To some, space is the final frontier. But the reality is that once you leave Earth’s atmosphere, you’re not entering a single, uniform void. There are several frontiers up there — distinct orbital zones — and each throws a very different set of problems at us. What works perfectly in one orbit might fail completely in another.

As the space industry accelerates toward a fast-growing multi-orbit economy in 2026, we’re bringing our low Earth orbit (LEO) habits with us. LEO hardware is fantastic for what it does.
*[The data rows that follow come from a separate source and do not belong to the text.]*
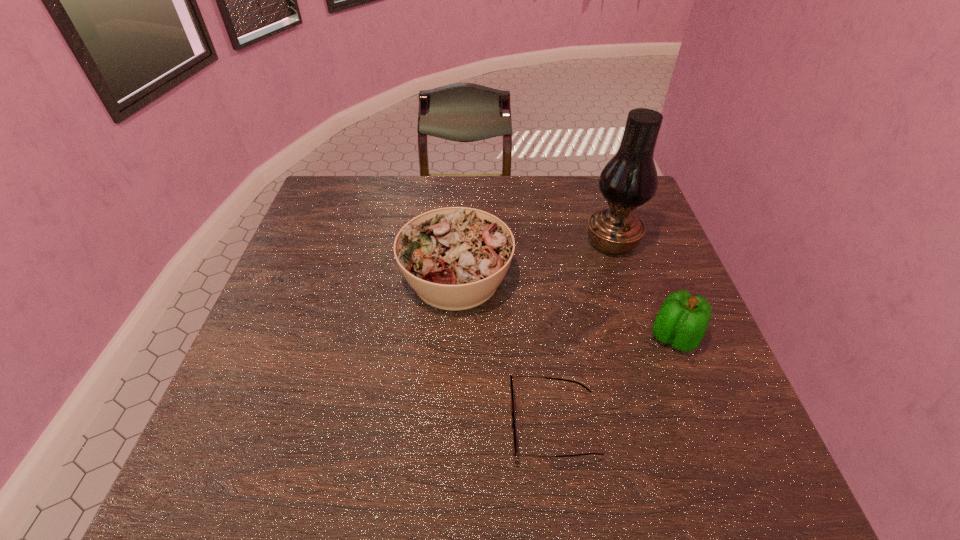
I want to click on oil lamp, so click(629, 179).

Identify the location of salad. (455, 258).

You are a GUI agent. You are given a task and a screenshot of the screen. Output one action in this format:
    pyautogui.click(x=<x>, y=<y>)
    Task: Click on the bell pepper
    The image size is (960, 540).
    Given the screenshot: What is the action you would take?
    pyautogui.click(x=682, y=321)

You are a GUI agent. You are given a task and a screenshot of the screen. Output one action in this format:
    pyautogui.click(x=<x>, y=<y>)
    Task: Click on the spectacles
    
    Given the screenshot: What is the action you would take?
    pyautogui.click(x=514, y=446)

Locate an element on the screen. The image size is (960, 540). the nearest object is located at coordinates (514, 446).

At what (x,y) coordinates should I click in order to perform the action: click on free spot located on the left of the oil lamp. Please return your answer as a coordinate pair (x, y). Image resolution: width=960 pixels, height=540 pixels. Looking at the image, I should click on (553, 242).

Where is `vacant region located 0.100m on the left of the salad`? The image size is (960, 540). vacant region located 0.100m on the left of the salad is located at coordinates (362, 279).

Locate an element on the screen. The width and height of the screenshot is (960, 540). free space located 0.140m on the back of the bell pepper is located at coordinates (651, 277).

At what (x,y) coordinates should I click in order to perform the action: click on vacant area situated 0.380m on the face of the nearest object. Please return your answer as a coordinate pair (x, y). Image resolution: width=960 pixels, height=540 pixels. Looking at the image, I should click on (318, 425).

Locate an element on the screen. The image size is (960, 540). vacant space located on the face of the nearest object is located at coordinates (394, 425).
It’s characterized by high-volume manufacturing and cost-effective components, including limited radiation shielding.

But dragging LEO technology into medium Earth orbit (MEO), a harsher zone sitting between 2,000 and 36,000 kilometers above us, is creating a massive MEO durability crisis. MEO demands another level of environmental protection and adaptation that standard commercial-off-the-shelf electronics and other components simply aren’t capable of.

While the vulnerability of these electronics is well-documented, it’s really just the blinking “check engine” light of a much deeper, systemic issue. Beneath the avionics and shiny solar arrays lies a massive, under-discussed materials science crisis. We are essentially trying to build a more permanent orbital infrastructure using materials designed for short-term use. If we don’t radically rethink our approach to material durability — specifically regarding the structural composites that form the backbone of modern orbital vehicles — our grand cislunar architecture will physically degrade before it can mature.